:: Given records ::
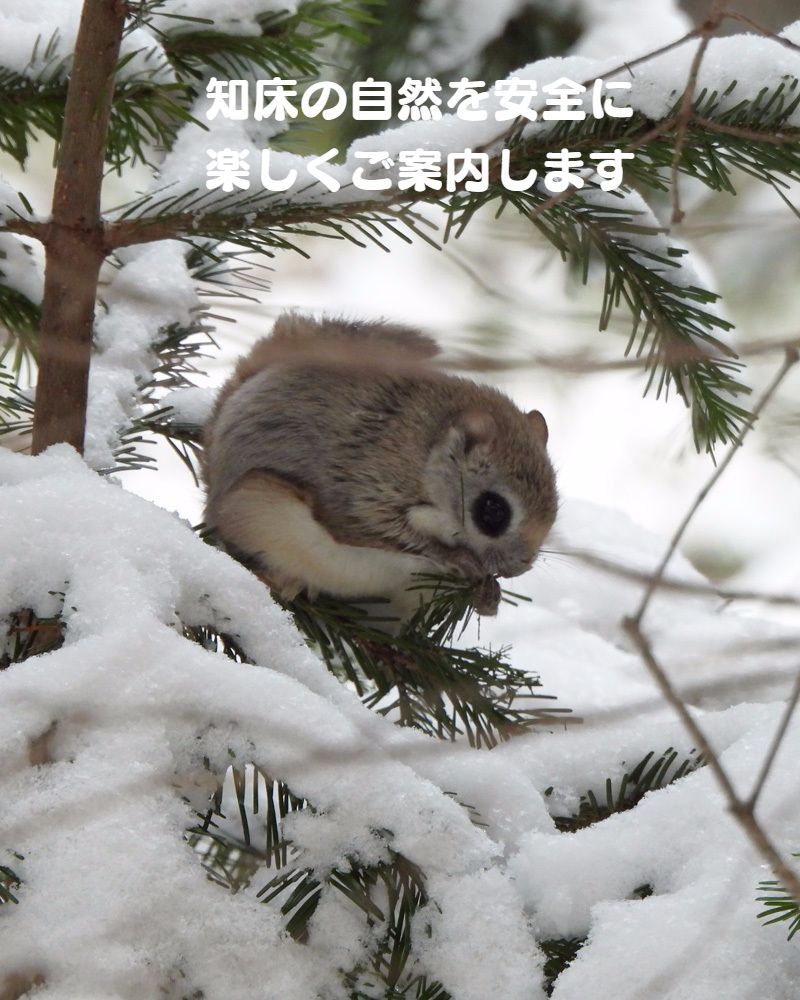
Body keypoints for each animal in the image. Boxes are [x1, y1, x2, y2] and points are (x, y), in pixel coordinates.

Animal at [202, 313, 558, 618]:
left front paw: (488, 593)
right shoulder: (363, 487)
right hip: (259, 506)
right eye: (493, 511)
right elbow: (378, 531)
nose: (519, 568)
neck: (423, 453)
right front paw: (458, 559)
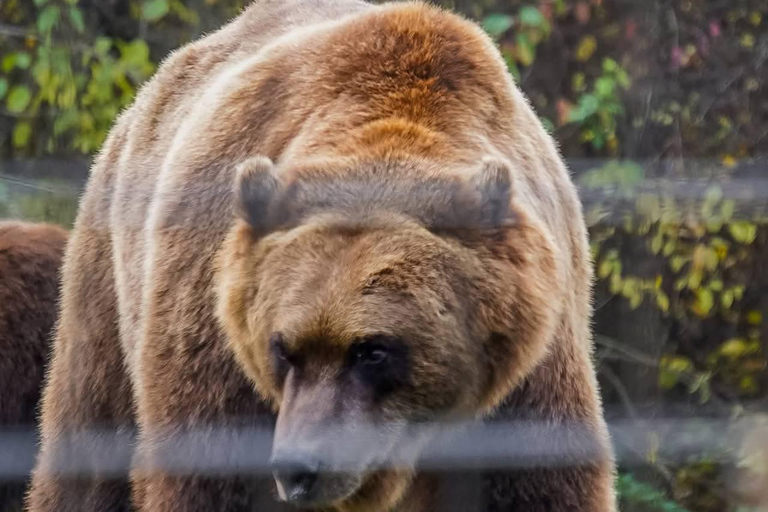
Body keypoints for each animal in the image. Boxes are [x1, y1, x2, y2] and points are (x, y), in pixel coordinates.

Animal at [27, 1, 617, 512]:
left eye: (373, 350)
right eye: (282, 348)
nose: (299, 469)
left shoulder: (528, 374)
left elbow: (540, 484)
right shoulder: (216, 342)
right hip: (107, 287)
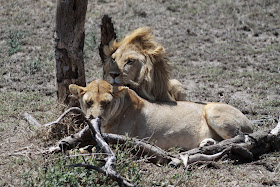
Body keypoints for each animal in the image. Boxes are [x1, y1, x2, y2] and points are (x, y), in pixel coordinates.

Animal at [69, 79, 254, 150]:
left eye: (106, 103)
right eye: (89, 102)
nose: (94, 118)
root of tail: (249, 121)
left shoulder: (121, 140)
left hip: (211, 109)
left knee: (241, 138)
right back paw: (207, 143)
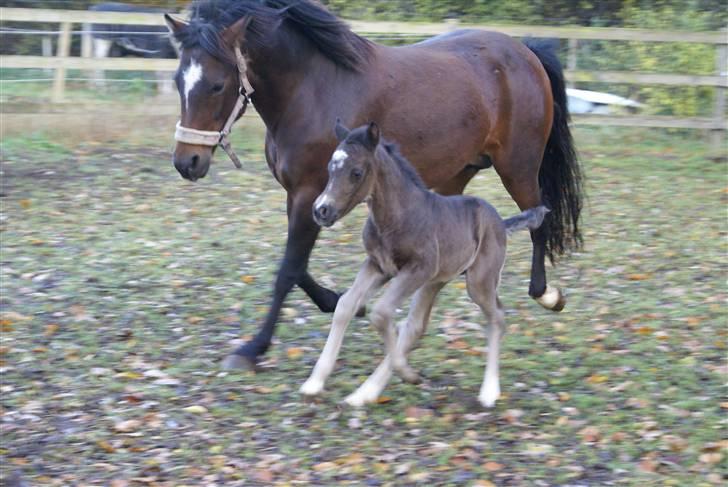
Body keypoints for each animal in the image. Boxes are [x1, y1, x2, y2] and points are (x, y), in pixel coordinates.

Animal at [162, 0, 584, 370]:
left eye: (217, 85)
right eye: (178, 80)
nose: (187, 163)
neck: (311, 90)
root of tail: (525, 51)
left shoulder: (309, 194)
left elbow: (288, 271)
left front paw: (252, 349)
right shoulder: (300, 197)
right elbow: (297, 267)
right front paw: (339, 301)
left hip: (518, 167)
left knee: (540, 219)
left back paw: (546, 294)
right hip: (458, 172)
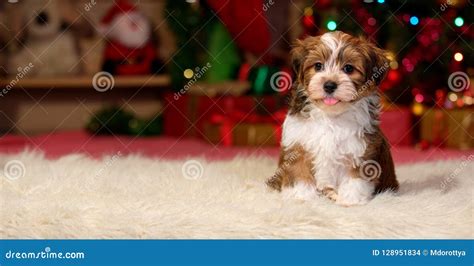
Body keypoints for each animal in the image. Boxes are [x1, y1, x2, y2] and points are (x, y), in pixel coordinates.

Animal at [268, 31, 398, 206]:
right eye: (318, 66)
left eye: (348, 68)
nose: (329, 85)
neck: (330, 115)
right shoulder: (297, 143)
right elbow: (299, 170)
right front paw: (301, 196)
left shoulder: (361, 147)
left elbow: (355, 176)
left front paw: (351, 199)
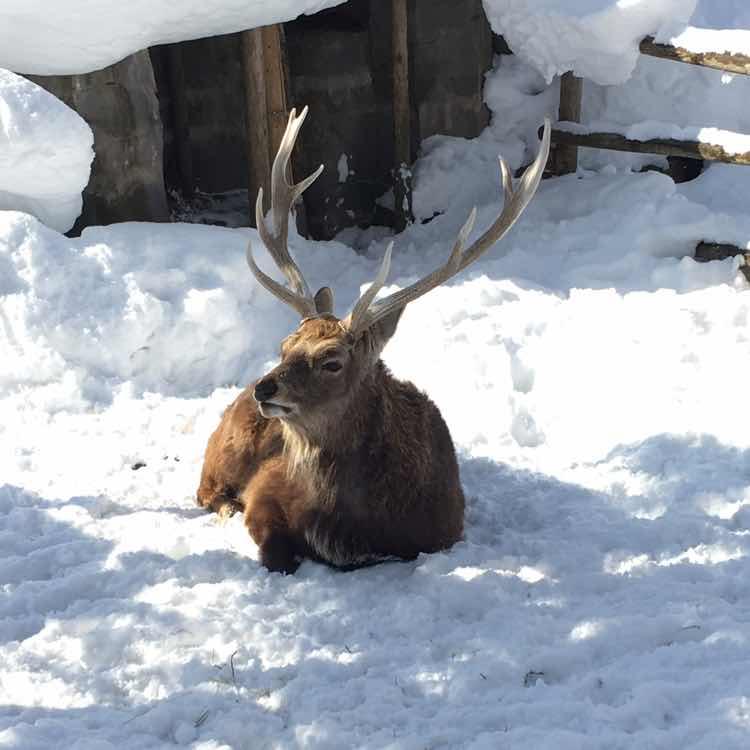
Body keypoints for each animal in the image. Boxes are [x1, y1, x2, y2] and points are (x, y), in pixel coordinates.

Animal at [197, 107, 556, 576]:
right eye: (285, 345)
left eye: (332, 360)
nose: (265, 387)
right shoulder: (266, 490)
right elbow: (276, 553)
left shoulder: (444, 529)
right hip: (225, 448)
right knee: (205, 491)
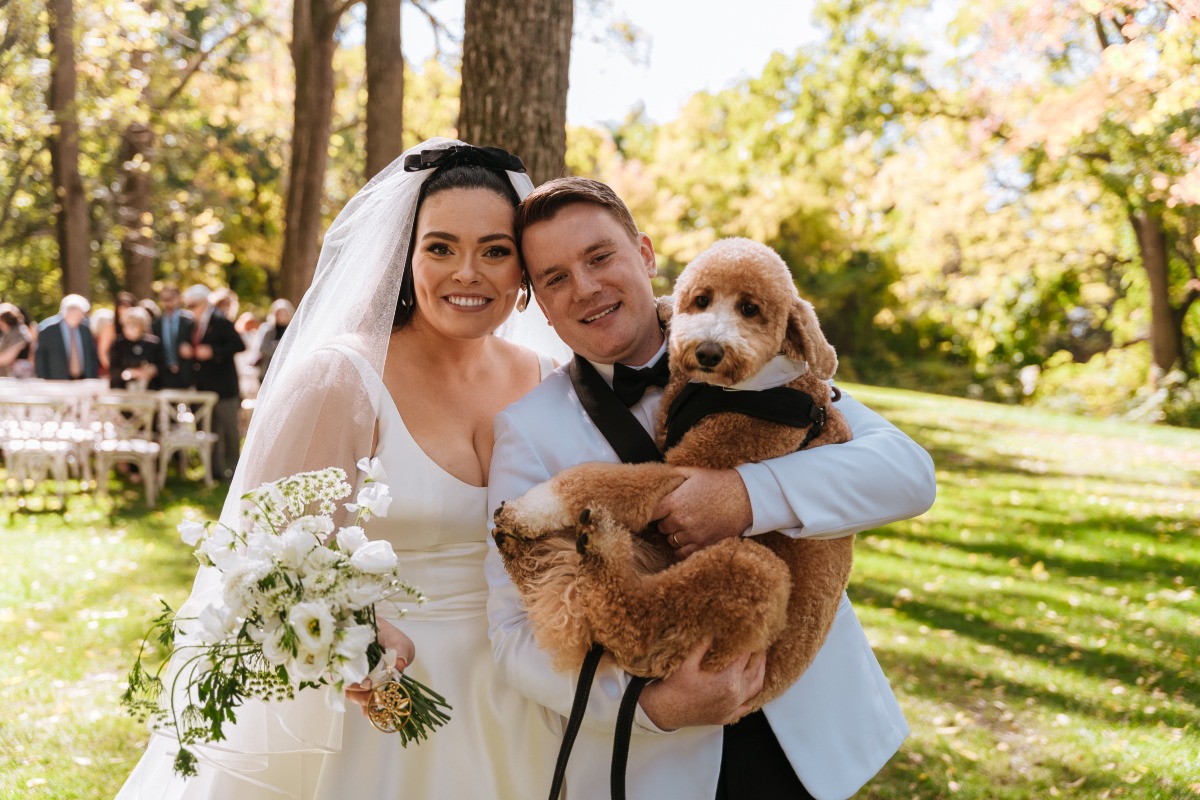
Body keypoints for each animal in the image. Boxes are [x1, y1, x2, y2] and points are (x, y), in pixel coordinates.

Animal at [494, 236, 854, 714]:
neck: (749, 389)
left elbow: (604, 479)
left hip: (750, 571)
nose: (707, 352)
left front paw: (528, 507)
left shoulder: (691, 469)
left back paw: (599, 550)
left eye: (751, 309)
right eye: (701, 300)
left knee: (633, 620)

:: Exercise aim ::
Your answer must be the exact lines from the records above, from the one containing "right hip: (107, 287)" through the one containing "root of tail: (249, 121)", both included, with every picture left out.

:: Answer space ::
right hip: (107, 287)
Body keypoints for each animal in the image. Boxes are [x1, y1, x2, y2] and points are (x, y), in pixel coordinates.

Animal at [69, 79, 254, 150]:
left eye: (106, 103)
right eye: (89, 102)
nose: (94, 118)
root of tail: (249, 121)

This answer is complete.